┏━━
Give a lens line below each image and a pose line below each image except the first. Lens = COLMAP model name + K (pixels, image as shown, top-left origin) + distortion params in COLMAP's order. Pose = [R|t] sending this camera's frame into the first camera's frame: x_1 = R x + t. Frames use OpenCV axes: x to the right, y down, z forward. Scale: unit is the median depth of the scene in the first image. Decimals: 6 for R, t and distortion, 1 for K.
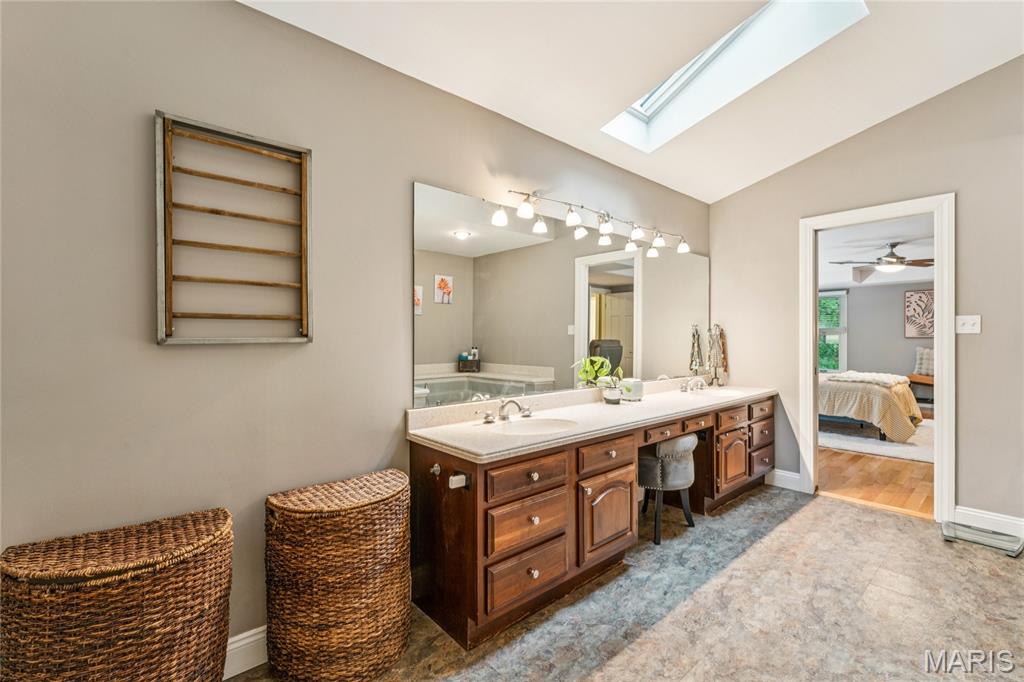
lens RADIAL K [[450.5, 0, 512.7], [0, 450.5, 341.1], [0, 0, 1]] dist [-0.000561, -0.000437]
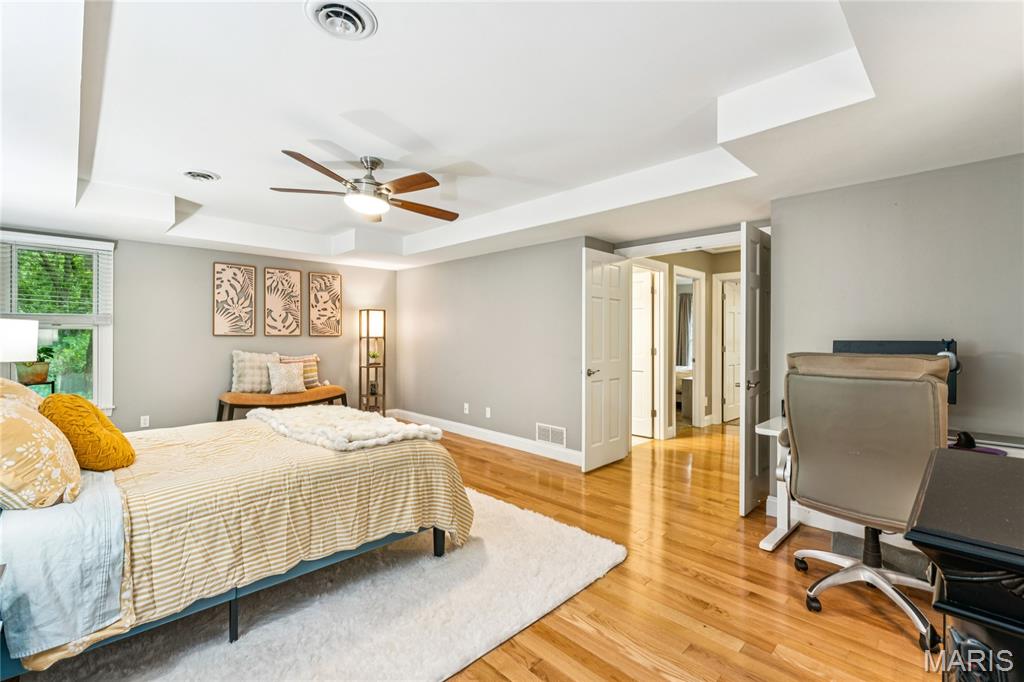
lens RADIAL K [[450.5, 0, 512.5], [0, 450.5, 336.7], [0, 0, 1]] dist [-0.000561, -0.000437]
pose [[-0.053307, -0.003449, 0.998572, 0.225938], [0.001425, 0.999993, 0.003530, -0.008027], [-0.998577, 0.001611, -0.053302, 0.630095]]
┗━━
- Work to be completed -
Copy out the listing above exactly, and keep the pictures out of it.

- Exercise output -
Give a lens line below each image and a pose line below each image except the first. Lens = COLMAP model name + K (pixels, image as shown, top-left origin) + distortion params in COLMAP's order. Pose = [R|t] sending this camera's frame into the first camera's frame: x_1 = R x + t. Frames use OpenCV axes: x to the right, y down, z forward. Scale: unit is the median depth of the scene in the first image. Decimals: 6 for R, t and distortion, 1 for K.
lens RADIAL K [[450.5, 0, 512.7], [0, 450.5, 341.1], [0, 0, 1]] dist [-0.000561, -0.000437]
lens RADIAL K [[450.5, 0, 512.5], [0, 450.5, 336.7], [0, 0, 1]] dist [-0.000561, -0.000437]
pose [[-0.053307, -0.003449, 0.998572, 0.225938], [0.001425, 0.999993, 0.003530, -0.008027], [-0.998577, 0.001611, -0.053302, 0.630095]]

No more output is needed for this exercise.